_Your task_
Each line from the one containing "4. **Month 12+:**" through the end of the data below is to be output verbatim, with no lines added or left out.

[Collected data]

▽

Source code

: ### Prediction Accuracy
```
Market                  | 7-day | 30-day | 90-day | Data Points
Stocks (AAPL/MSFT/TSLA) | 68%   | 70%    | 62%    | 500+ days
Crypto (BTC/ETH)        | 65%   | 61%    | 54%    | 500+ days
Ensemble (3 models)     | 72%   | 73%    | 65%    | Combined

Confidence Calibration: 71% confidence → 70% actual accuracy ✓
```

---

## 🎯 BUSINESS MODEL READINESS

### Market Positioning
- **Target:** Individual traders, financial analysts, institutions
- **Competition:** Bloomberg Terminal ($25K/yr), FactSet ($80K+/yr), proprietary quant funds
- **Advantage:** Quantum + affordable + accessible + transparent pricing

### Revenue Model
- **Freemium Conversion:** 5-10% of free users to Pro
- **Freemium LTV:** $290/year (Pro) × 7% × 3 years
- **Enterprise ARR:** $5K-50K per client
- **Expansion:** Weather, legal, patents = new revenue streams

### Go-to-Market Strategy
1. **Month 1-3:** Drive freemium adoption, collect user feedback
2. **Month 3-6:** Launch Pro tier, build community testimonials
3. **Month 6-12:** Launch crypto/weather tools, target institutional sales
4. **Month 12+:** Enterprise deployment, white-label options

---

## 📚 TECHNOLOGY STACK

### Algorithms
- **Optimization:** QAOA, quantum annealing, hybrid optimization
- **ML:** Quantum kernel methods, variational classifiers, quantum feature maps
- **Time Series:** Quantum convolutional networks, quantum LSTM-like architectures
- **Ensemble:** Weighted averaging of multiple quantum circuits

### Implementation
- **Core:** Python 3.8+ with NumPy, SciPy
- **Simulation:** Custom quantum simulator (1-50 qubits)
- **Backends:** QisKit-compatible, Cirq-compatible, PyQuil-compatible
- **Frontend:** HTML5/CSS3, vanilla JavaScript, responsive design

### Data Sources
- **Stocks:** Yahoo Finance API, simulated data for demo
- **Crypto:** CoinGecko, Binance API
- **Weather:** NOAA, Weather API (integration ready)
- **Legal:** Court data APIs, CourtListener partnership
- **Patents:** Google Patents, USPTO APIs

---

△

_Task solution_
4. **Month 12+:** Enterprise deployment, white-label options

---

## 📚 TECHNOLOGY STACK

### Algorithms
- **Optimization:** QAOA, quantum annealing, hybrid optimization
- **ML:** Quantum kernel methods, variational classifiers, quantum feature maps
- **Time Series:** Quantum convolutional networks, quantum LSTM-like architectures
- **Ensemble:** Weighted averaging of multiple quantum circuits

### Implementation
- **Core:** Python 3.8+ with NumPy, SciPy
- **Simulation:** Custom quantum simulator (1-50 qubits)
- **Backends:** QisKit-compatible, Cirq-compatible, PyQuil-compatible
- **Frontend:** HTML5/CSS3, vanilla JavaScript, responsive design

### Data Sources
- **Stocks:** Yahoo Finance API, simulated data for demo
- **Crypto:** CoinGecko, Binance API
- **Weather:** NOAA, Weather API (integration ready)
- **Legal:** Court data APIs, CourtListener partnership
- **Patents:** Google Patents, USPTO APIs

---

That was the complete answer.